I’ve given up over and over again, Barbara, and each time I give up it becomes easier. I give up worrying about what people think on a daily basis. I gave up on trying to fulfill every role that someone put in front of me because I very simply could not handle them all, and very few of them are actually me. And I gave up on my cookbooks because it was time, because I hated them more than I loved them, because it is much harder to hold on than it is to let go, even if the process of letting go is painful.

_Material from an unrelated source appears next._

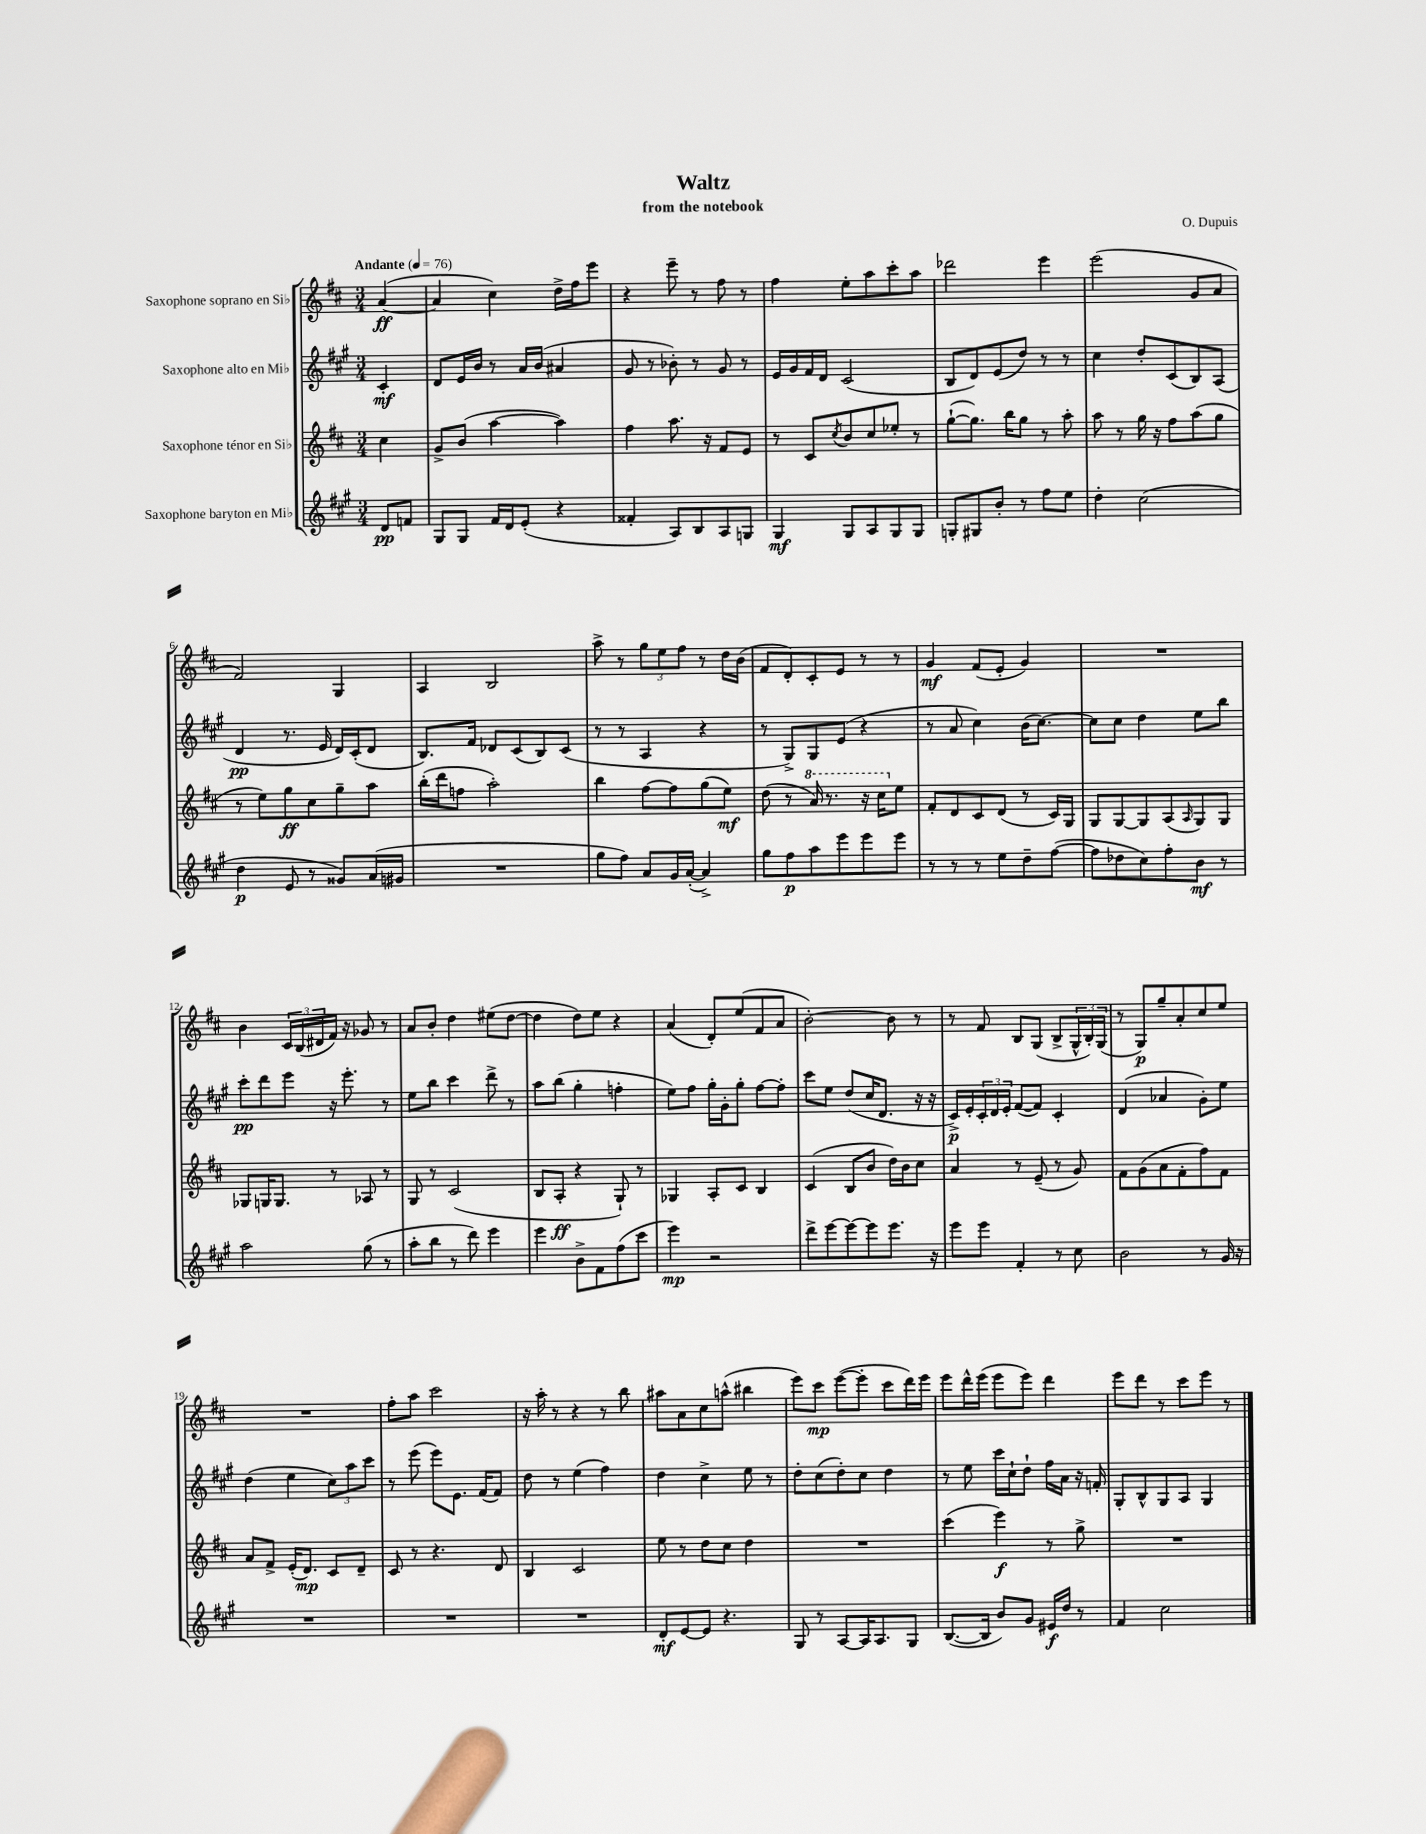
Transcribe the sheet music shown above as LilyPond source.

It reminds me of my last minutes with you, actually. Anyone I spoke to who had any sort of spiritual awareness after you died told me that they could feel how ecstatic you were having left your body behind. All I could see, though, was your last struggle for breath – your attempt to stay in your body, how you didn’t want to let go. Even right after it happened I marveled at the soul’s connection to this life, which is where my thoughts always turn when I’m faced with death. Why do we hold on so hard if so many traditions teach us that what’s on the other side is so much better?

Perhaps it’s just human nature – perhaps it is just the human side of me that wants to hold on for dear life when the rest of me is begging me to let go. Perhaps in those moments the fear overtakes the peace. Perhaps it is just one more piece we’re supposed to learn. 

Or perhaps, as you most likely know by now, the struggle is just a small one in comparison to the rewards reaped on the other side. 

Perhaps letting go includes releasing the tears that have to be shed to complete the process.